We are home, but boy am I crabby. I'm not even sure I should blog any of this, but I sometimes feel like quite the hypocrite. I mean really, yesterday I got paid to be the parenting expert and today I suck as a parent. And yes i said suck. Because my mother doesn't believe in computers so she will never know that I said it.
I got up at 5 p.m. so that my daughter could be in therapy by noon. And we drove for 6 and a half hours to be there right on time and then she refused to speak to the therapist. Even though she KNEW that we got up simply to get here there in time, even though she ASKED me to set up the appointment, even though she had to know this would piss me off so royally (yes, once again, I can say piss because my mother doesn't touch computers) she didn't say a word for 40 minutes with the therapist.
So, did I follow my own advice and disengage and ignore her. NO WAY. I let her have it with both barrels. I spent the whole week going out of my way to be nice and unselfish and I got that in return. So the remaining 20 minutes of the trip was me letting her know how I felt for a change. Like she cares. Ugh.
And then I came home to a whole bunch of news about people who lie and don't do what they are supposed to do. And that bugs me to no end. Knowing that they are lying to me. And do you know why it bugs me? It bugs me not because they lie, but because they think I'm stupid enough to believe them. And That annoys me. Horribly. And I could spend my time proving that they are liars but I am tired.

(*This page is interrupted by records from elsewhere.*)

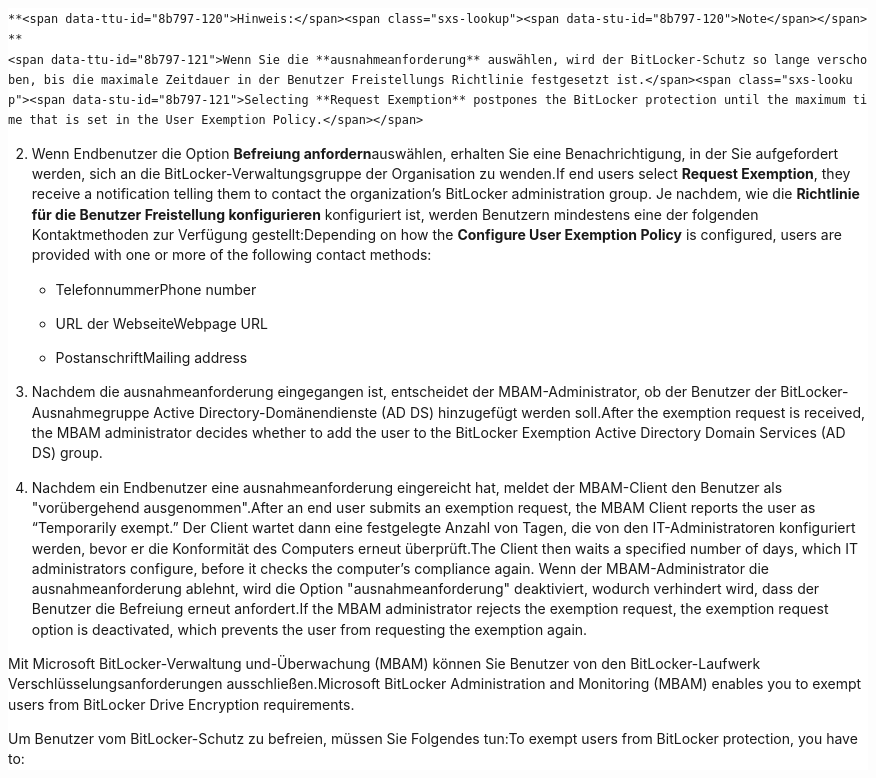     **<span data-ttu-id="8b797-120">Hinweis:</span><span class="sxs-lookup"><span data-stu-id="8b797-120">Note</span></span>**  
    <span data-ttu-id="8b797-121">Wenn Sie die **ausnahmeanforderung** auswählen, wird der BitLocker-Schutz so lange verschoben, bis die maximale Zeitdauer in der Benutzer Freistellungs Richtlinie festgesetzt ist.</span><span class="sxs-lookup"><span data-stu-id="8b797-121">Selecting **Request Exemption** postpones the BitLocker protection until the maximum time that is set in the User Exemption Policy.</span></span>



2.  <span data-ttu-id="8b797-122">Wenn Endbenutzer die Option **Befreiung anfordern**auswählen, erhalten Sie eine Benachrichtigung, in der Sie aufgefordert werden, sich an die BitLocker-Verwaltungsgruppe der Organisation zu wenden.</span><span class="sxs-lookup"><span data-stu-id="8b797-122">If end users select **Request Exemption**, they receive a notification telling them to contact the organization’s BitLocker administration group.</span></span> <span data-ttu-id="8b797-123">Je nachdem, wie die **Richtlinie für die Benutzer Freistellung konfigurieren** konfiguriert ist, werden Benutzern mindestens eine der folgenden Kontaktmethoden zur Verfügung gestellt:</span><span class="sxs-lookup"><span data-stu-id="8b797-123">Depending on how the **Configure User Exemption Policy** is configured, users are provided with one or more of the following contact methods:</span></span>

    -   <span data-ttu-id="8b797-124">Telefonnummer</span><span class="sxs-lookup"><span data-stu-id="8b797-124">Phone number</span></span>

    -   <span data-ttu-id="8b797-125">URL der Webseite</span><span class="sxs-lookup"><span data-stu-id="8b797-125">Webpage URL</span></span>

    -   <span data-ttu-id="8b797-126">Postanschrift</span><span class="sxs-lookup"><span data-stu-id="8b797-126">Mailing address</span></span>

3.  <span data-ttu-id="8b797-127">Nachdem die ausnahmeanforderung eingegangen ist, entscheidet der MBAM-Administrator, ob der Benutzer der BitLocker-Ausnahmegruppe Active Directory-Domänendienste (AD DS) hinzugefügt werden soll.</span><span class="sxs-lookup"><span data-stu-id="8b797-127">After the exemption request is received, the MBAM administrator decides whether to add the user to the BitLocker Exemption Active Directory Domain Services (AD DS) group.</span></span>

4.  <span data-ttu-id="8b797-128">Nachdem ein Endbenutzer eine ausnahmeanforderung eingereicht hat, meldet der MBAM-Client den Benutzer als "vorübergehend ausgenommen".</span><span class="sxs-lookup"><span data-stu-id="8b797-128">After an end user submits an exemption request, the MBAM Client reports the user as “Temporarily exempt.”</span></span> <span data-ttu-id="8b797-129">Der Client wartet dann eine festgelegte Anzahl von Tagen, die von den IT-Administratoren konfiguriert werden, bevor er die Konformität des Computers erneut überprüft.</span><span class="sxs-lookup"><span data-stu-id="8b797-129">The Client then waits a specified number of days, which IT administrators configure, before it checks the computer’s compliance again.</span></span> <span data-ttu-id="8b797-130">Wenn der MBAM-Administrator die ausnahmeanforderung ablehnt, wird die Option "ausnahmeanforderung" deaktiviert, wodurch verhindert wird, dass der Benutzer die Befreiung erneut anfordert.</span><span class="sxs-lookup"><span data-stu-id="8b797-130">If the MBAM administrator rejects the exemption request, the exemption request option is deactivated, which prevents the user from requesting the exemption again.</span></span>

<span data-ttu-id="8b797-131">Mit Microsoft BitLocker-Verwaltung und-Überwachung (MBAM) können Sie Benutzer von den BitLocker-Laufwerk Verschlüsselungsanforderungen ausschließen.</span><span class="sxs-lookup"><span data-stu-id="8b797-131">Microsoft BitLocker Administration and Monitoring (MBAM) enables you to exempt users from BitLocker Drive Encryption requirements.</span></span>

<span data-ttu-id="8b797-132">Um Benutzer vom BitLocker-Schutz zu befreien, müssen Sie Folgendes tun:</span><span class="sxs-lookup"><span data-stu-id="8b797-132">To exempt users from BitLocker protection, you have to:</span></span>
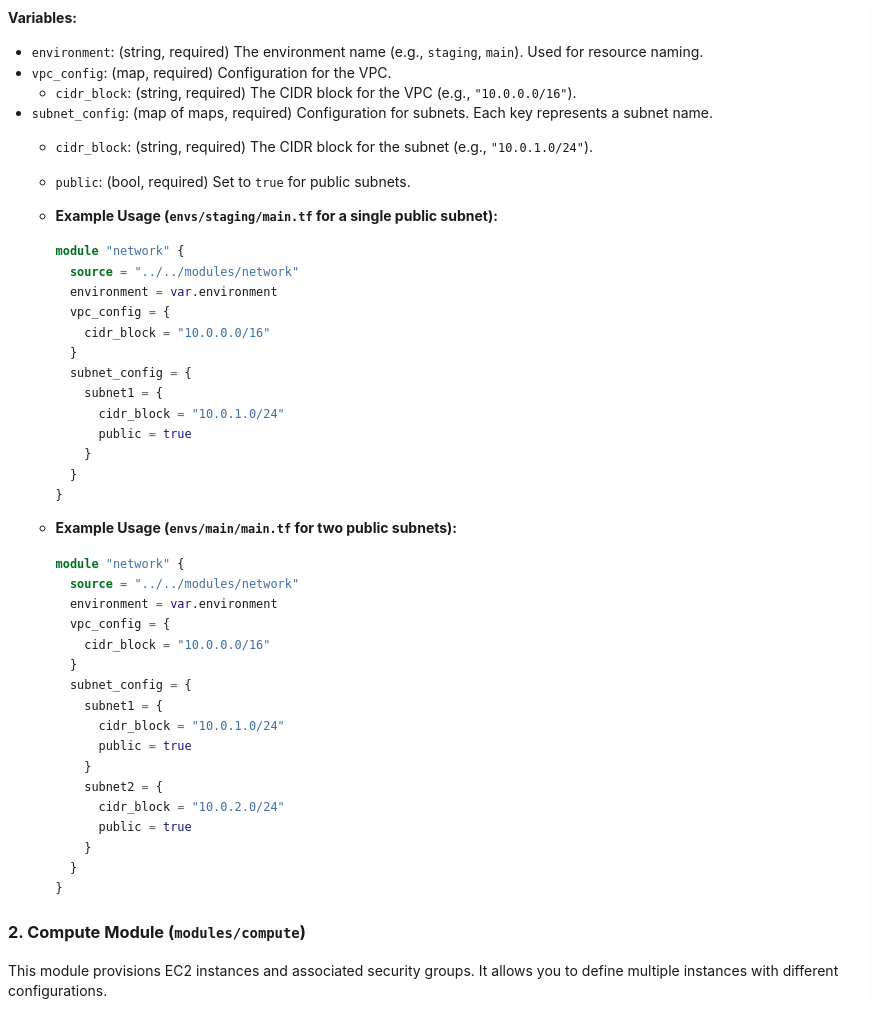 **Variables:**
*   `environment`: (string, required) The environment name (e.g., `staging`, `main`). Used for resource naming.
*   `vpc_config`: (map, required) Configuration for the VPC.
    *   `cidr_block`: (string, required) The CIDR block for the VPC (e.g., `"10.0.0.0/16"`).
*   `subnet_config`: (map of maps, required) Configuration for subnets. Each key represents a subnet name.
    *   `cidr_block`: (string, required) The CIDR block for the subnet (e.g., `"10.0.1.0/24"`).
    *   `public`: (bool, required) Set to `true` for public subnets.

    *   **Example Usage (`envs/staging/main.tf` for a single public subnet):**
        ```terraform
        module "network" {
          source = "../../modules/network"
          environment = var.environment
          vpc_config = {
            cidr_block = "10.0.0.0/16"
          }
          subnet_config = {
            subnet1 = {
              cidr_block = "10.0.1.0/24"
              public = true
            }
          }
        }
        ```

    *   **Example Usage (`envs/main/main.tf` for two public subnets):**
        ```terraform
        module "network" {
          source = "../../modules/network"
          environment = var.environment
          vpc_config = {
            cidr_block = "10.0.0.0/16"
          }
          subnet_config = {
            subnet1 = {
              cidr_block = "10.0.1.0/24"
              public = true
            }
            subnet2 = {
              cidr_block = "10.0.2.0/24"
              public = true
            }
          }
        }
        ```

### 2. Compute Module (`modules/compute`)

This module provisions EC2 instances and associated security groups. It allows you to define multiple instances with different configurations.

I've been proving that kids are liars for 12 years and some of them are still lying, so whatever.
So I'm crabby beyond recognition because I am sleep deprived and my bowels have still not completely recovered from whatever virus attacked them several weeks ago and so I can't enjoy eating much and my stomach makes odd noises and I gurgles and then I have to spend a lot of time on the toilet which is only made better by the fact that I have a new addictive Iphone game that I can play while I sit there. I know, i know, too much information.
So I have come home and my children probably wish I hadn't and now tomorrow we have to haul a bunch of their ungrateful butts -- (just in case someone prints off my blog and gives it to my mom, I gotta say butts. I mean, i could get by with piss and suck ... maybe, but I can't do a**. That would be completely off the chart of acceptable. So butts it is) -- up to the metro so that Bart and I can audition for a video about children's mental health. Which is actually kind of funny because once again, I'm a hypocrite..... I tell people to be all "I'm so self-differentiated and I have this parenting thing down" and then I lose it.
I guess the bottom line is that I try hard. And maybe there are parents out there who don't mind putting forth TONS of effort to be a good parent and get so little back -- and most of the time I get it, I really do -- they are KIDS, they aren't going to give much back -- but then once and a while I just feel sorry for myself and get mad.
And now I'm feeling like maybe I shouldn't blog any of this because some critic might come along and write some comment about how I probably don't love my children or that I'm not a good mom or whatever.
But maybe not. I mean with me being this crabby, even troll commenters might want to steer clear.